Circa 20–22, mediamente un film di finzione e un documentario al mese.

E sullo sfruttamento?
Seguiamo tutto il percorso: sala, SVOD, TVOD e TV. Lavoriamo molto con MUBI, MyMovies e la Rai; con Sky meno rispetto al passato. Intercettare gli interessi delle piattaforme è sempre più complesso.

Com’è organizzato il team?
Siamo 13–14 persone tra dipendenti e consulenti, da sempre in smart working. Il marketing è a Milano, il ramo commerciale a Roma, l’amministrazione a Padova. Poi localizzazione, doppiaggi e il team del Wanted Club, la nostra sala. Siamo quasi tutte donne e molto giovani: io e un collega siamo i più “anziani”.

Quali segmenti di pubblico state ampliando?
Studiamo costantemente il pubblico, che oggi è molto cambiato. Vogliamo rischiare di più, portare film che sembrano non avere pubblico ma che potrebbero trovarla in forme nuove. Puntiamo a un pubblico più giovane, anche grazie a un team altrettanto giovane che influenza gusto e line-up. Spesso manteniamo i titoli originali: il pubblico globale li riconosce da festival ed ecosistemi come Letterboxd.

Una campagna recente di successo?
No Other Land è l’esempio più forte. Abbiamo seminato per un anno intero: eventi, festival, social, tag mirati, coinvolgimento di giornalisti, attori e associazioni. Quando siamo usciti a gennaio avevamo moltissimi eventi già pronti e la situazione politica rendeva il film ancora più urgente. Abbiamo realizzato vox populi, coinvolto ambassador, creato gadget, partecipato a manifestazioni, organizzato una proiezione al Senato e un grande evento a Milano. Poi l’evento con 28.000 studenti collegati da oltre 100 cinema tramite Unisona: potentissimo. Infine la messa in onda su Rai dopo un anno di sala e la finestra su MUBI. Siamo fieri anche della trilogia norvegese Sex, Love, Dreams: tre film in tre mesi, identità grafica unitaria, e buoni risultati in sala, su MUBI e presto in TV.

Festival e mercati: quanto contano?
Molto: soprattutto Berlino e Cannes, da cui proviene circa il 60% della nostra line-up. I festival aiutano a lanciare, ma solo se generano attenzione. I premi maggiori spostano il pubblico; quelli minori contano più per noi che per gli spettatori. Nei festival italiani dipende dalla copertura stampa: senza articoli, anche un premio importante non porta spettatori.

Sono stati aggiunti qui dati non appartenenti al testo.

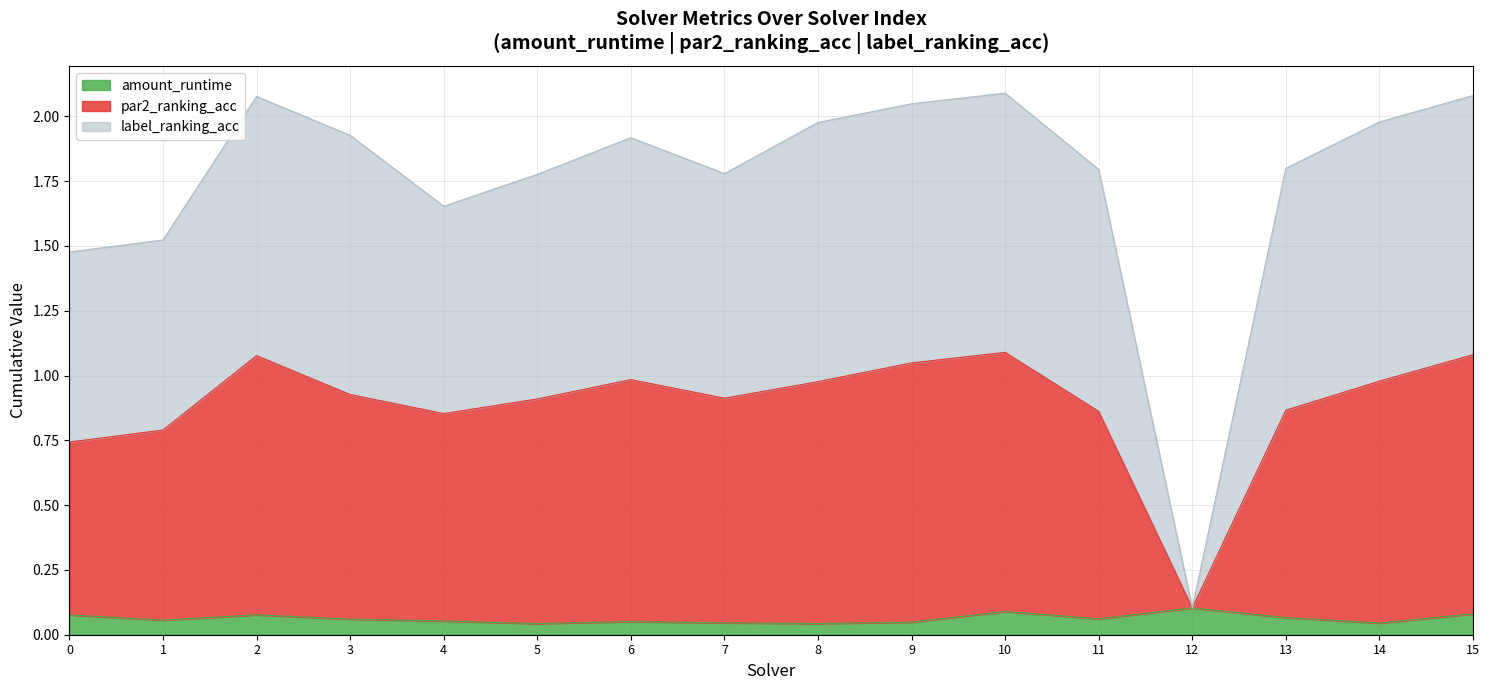

Does the chart display data point markers on the line(s)?

No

Rapporto con gli esercenti, in un settore instabile anche politicamente?
La relazione è cruciale, ma l’affollamento dei titoli complica tutto. I distributori legati a circuiti hanno un accesso più semplice; noi, indipendenti, dobbiamo convincere sala per sala. La vera difficoltà è la mancanza di pianificazione: scopriamo il lunedì quante sale avremo il giovedì, il che rende impossibile investire sul territorio. Servirebbe più autonomia alle sale e programmazione più prevedibile.

Spero molto nell’arrivo di Cineville in Italia: la card mensile che in Olanda, Belgio, Germania e Austria sta funzionando benissimo. È uno strumento potentissimo per riportare i giovani al cinema: rischiano di più e scoprono film arthouse che non avrebbero scelto pagando il singolo biglietto. Lo vedo con mia figlia in Olanda: va al cinema continuamente e scopre titoli straordinari.